Bettina Catherine Welch (1922 – 5 March 1993) was a New Zealand-born Australia-based actress, primarily in radio and theatre and of the latter in television roles. She was best known for her role in television soap opera Number 96 as Maggie Cameron, a scheming businesswoman and fashion editor.

The series creator and writer David Sale, stated she was the first major bitch on television, long before Alexis Carrington (Joan Collins)

Early life and training

Welch was born Auckland, New Zealand. Welch started her acting career aged 18 in 1940 when she arrived in Sydney from New Zealand with her parents on holiday. In Sydney she won a competition that led to her being trained by J. C. Williamson's theatre company, and she also began acting on Australian radio. Her training with J. C. Williamson led to a succession of theatre roles with the company.  She married Dermot Patrick O'Brien on 20 February 1945 at St Clanice's Catholic Church, Rushcutters Bay, New South Wales.

Theatre career

When British actor Robert Morley conducted an Australian theatre tour in 1949 she played his young mistress in his co-scripted play Edward, My Son.  
 
Her other stage roles include Australian productions of Harvey with Joe E. Brown, Simon and Laura and The Deep Blue Sea with Googie Withers and John McCallum, the lead role opposite Emrys Jones in Double Image, and a featured role with Sir Robert Helpmann in Nude with Violin by Noël Coward.  
 
Welch appeared as the enchantress Morgan le Fey in J. C. Williamson's production of Camelot in the early 1960s, a role she played for two and a half years. She subsequently took one of the lead roles in four-handed comedy Any Wednesday, appeared in productions of There's A Girl In My Soup, and The Band Wagon. The nurse in Loot, by Joe Orton featured in A Delicate Balance, playing Julia by Edward Albee and took the lead role in a production of Frederick Knott's Wait Until Dark, a role for which she was critically acclaimed.  
 
Welch played in Melbourne and Sydney in Hal Porter's Australian play Eden House. She had a major role in the Sydney Theatre Company's season of the Stephen Sondheim musical, A Little Night Music" at the Sydney Opera House in 1990.

Television roles

Through the 1960s she also had guest roles in Australian television drama series. In the late 1960s she appeared in the Crawford Productions adventure series Hunter (1967), and played various guest roles in the top-rated Crawford Productions police dramas Homicide and Division 4.

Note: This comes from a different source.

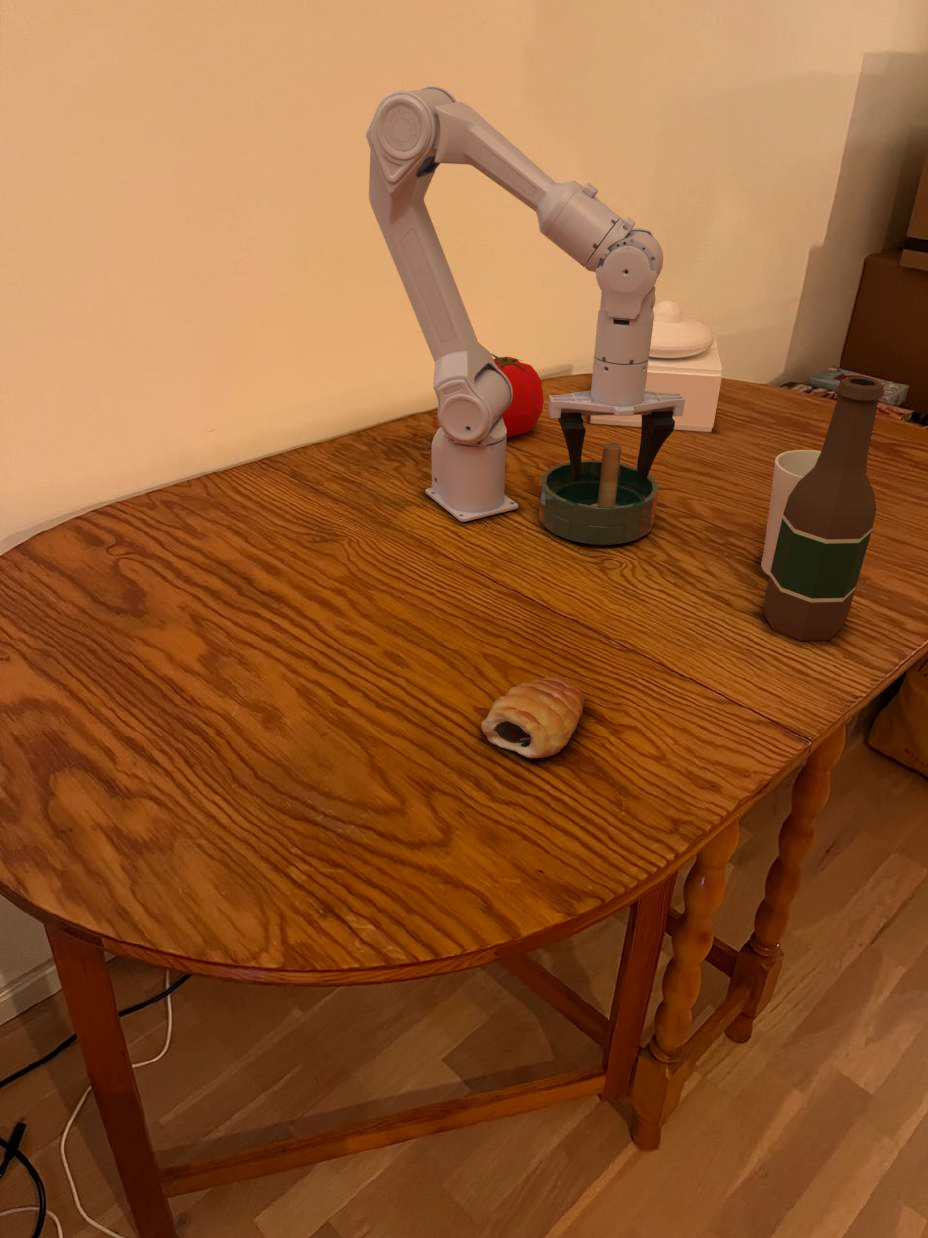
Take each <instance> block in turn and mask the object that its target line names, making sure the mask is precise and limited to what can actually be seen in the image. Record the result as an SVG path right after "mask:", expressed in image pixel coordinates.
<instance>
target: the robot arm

In 1971 Welch appeared in an episode of popular situation comedy series The Group. After that show's writer David Sale, who had earlier been impressed by the performance she gave in the Australian Broadcasting Corporation-Artransa Films science fiction children's series Phoenix 5 (1970), saw her in the relatively minor role in The Group, he promised to write something especially for her next time. When he created Number 96 he kept his word, creating the role of corrupt businesswoman and fashion editor Maggie Cameron for her.

Number 96

Appearing in Number 96 from its inception in March 1972, Welch's character Maggie emerged as a popular bitch-figure in the top-rated serial.

Welch says she partly based her characterisation of Maggie on the Mrs Robinson character played by Anne Bancroft in feature film The Graduate.

In 1973 Welch left Number 96 temporarily to again act on stage opposite Robert Morley, this time in How the Other Half Loves. She returned to the series after that, and also reprised the role in the feature film version of Number 96 released in 1974.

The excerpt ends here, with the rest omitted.